Why do some people need glasses and others don’t?
Everyone’s eyes are a little different — not just the color, but the way they work and how well they see. Sometimes all the parts of the eye don’t work together the way they should. But eyeglasses or contact lenses, also called corrective lenses, can help most people see more clearly.
How Eyes Work
The eyeball includes:
The cornea (say: KOR-nee-uh), clear tissue that helps the eye focus
The iris, the colored part
The pupil (the black circle in the center of the iris, which is really an opening in the iris, that lets light enter the eye)
The lens, which also helps the eye focus
The retina, at the very back of the eye
When all of the eyes’ parts are working properly, a kid doesn’t have vision problems. You can see because your eyes capture an image like a camera and send that image to your brain, where it can be interpreted. For instance, if there’s an elephant in front of you, almost instantly, your brain says, “Hey, that’s an elephant.”
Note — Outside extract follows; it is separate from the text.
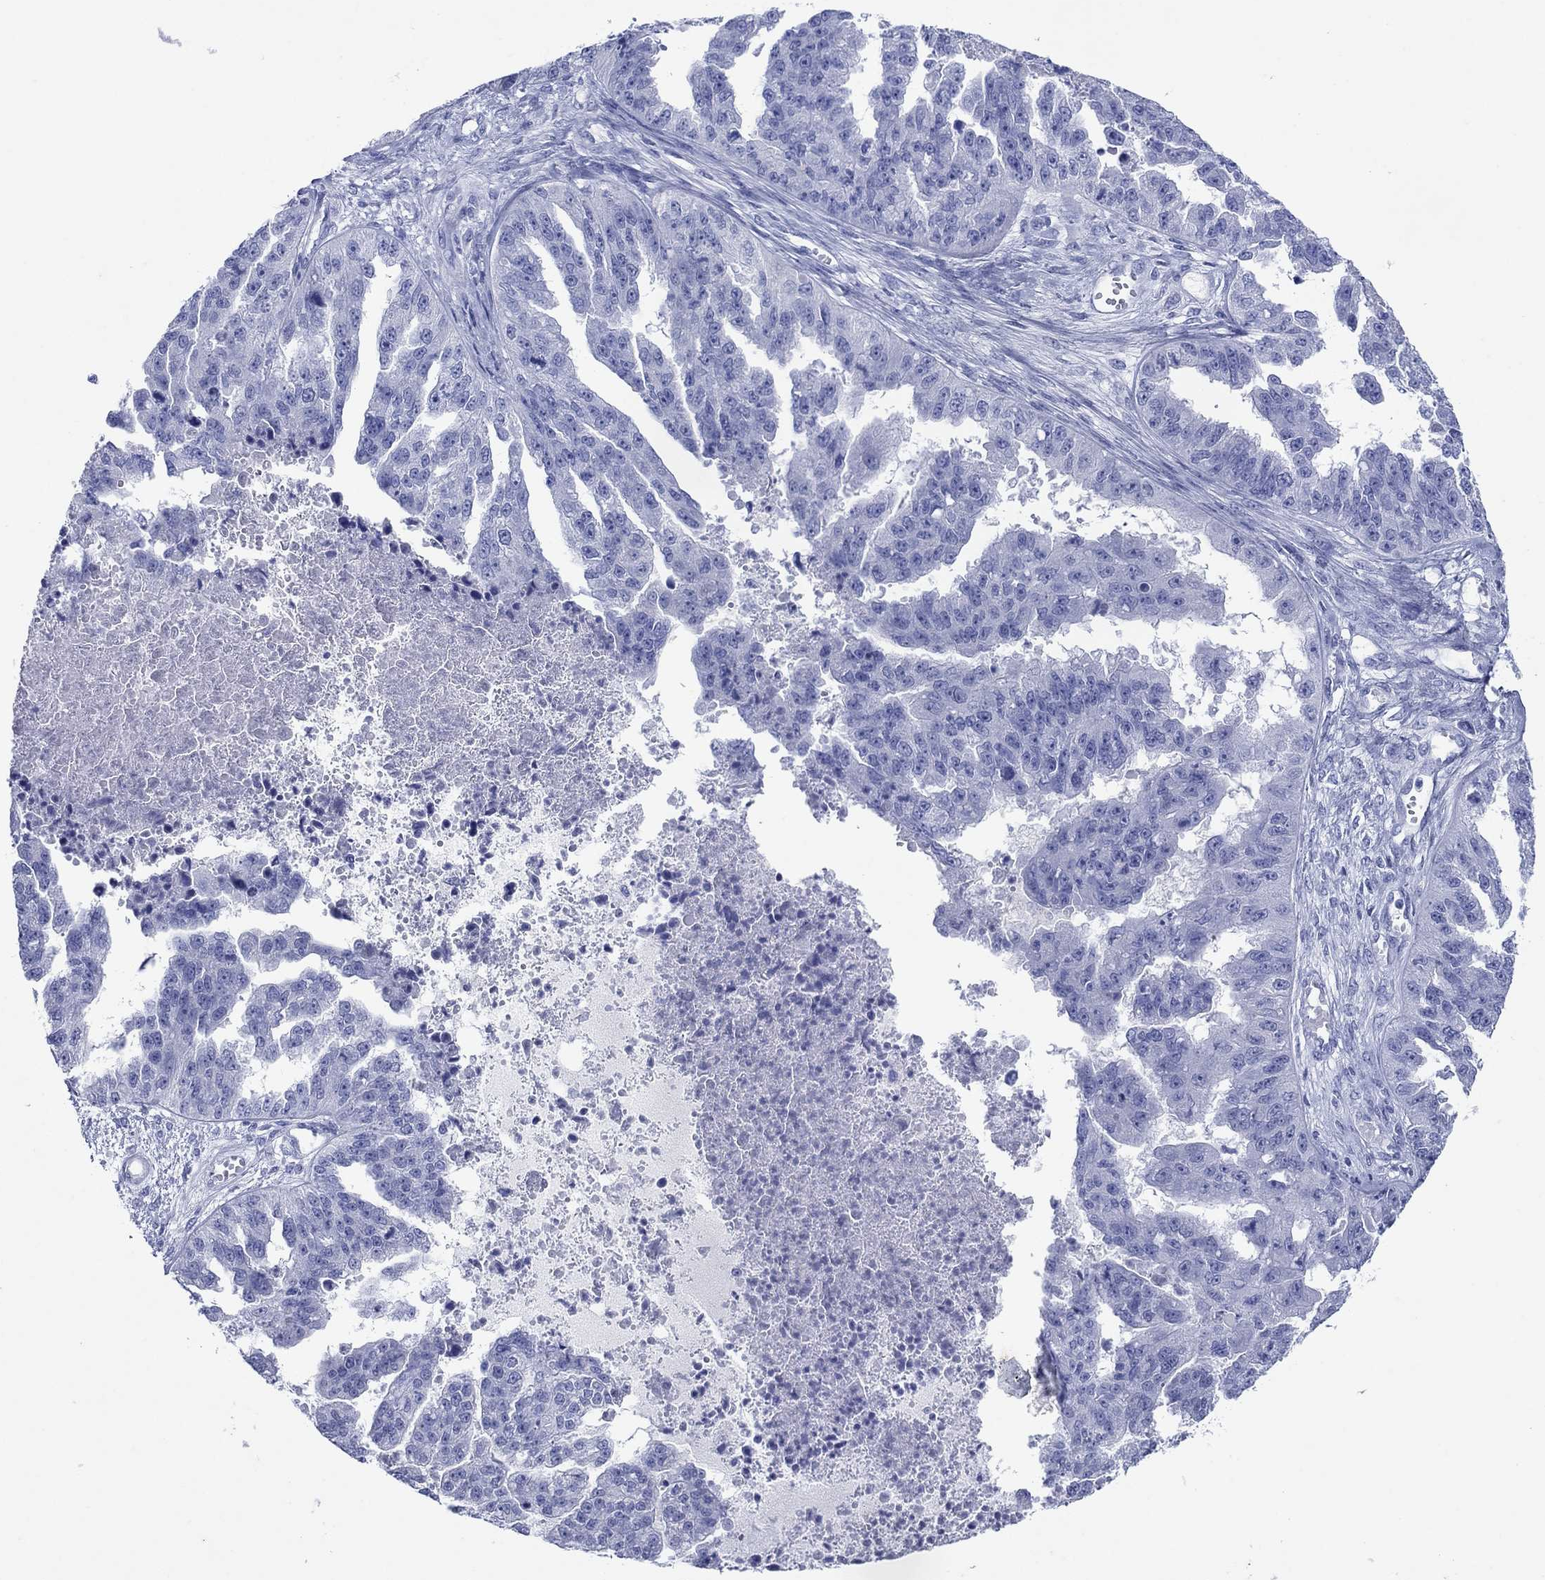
{"staining": {"intensity": "negative", "quantity": "none", "location": "none"}, "tissue": "ovarian cancer", "cell_type": "Tumor cells", "image_type": "cancer", "snomed": [{"axis": "morphology", "description": "Cystadenocarcinoma, serous, NOS"}, {"axis": "topography", "description": "Ovary"}], "caption": "Ovarian cancer (serous cystadenocarcinoma) was stained to show a protein in brown. There is no significant positivity in tumor cells. (Stains: DAB (3,3'-diaminobenzidine) immunohistochemistry with hematoxylin counter stain, Microscopy: brightfield microscopy at high magnification).", "gene": "ATP4A", "patient": {"sex": "female", "age": 58}}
Your eyes need to bend light rays so the image can be focused sharply on your retina. The better your retina records the image, the more likely that your brain will interpret the image, and the more likely you will see the image clearly.
Refracting is a big word that means bending light rays. If a person has vision trouble, it’s often a refractive problem. Glasses or contact lenses work so well because they can correct refractive problems. In other words, they bend the light rays in a way that lets you see more clearly.
Laser surgery also can correct some vision problems, but it’s not allowed for kids because they’re still growing.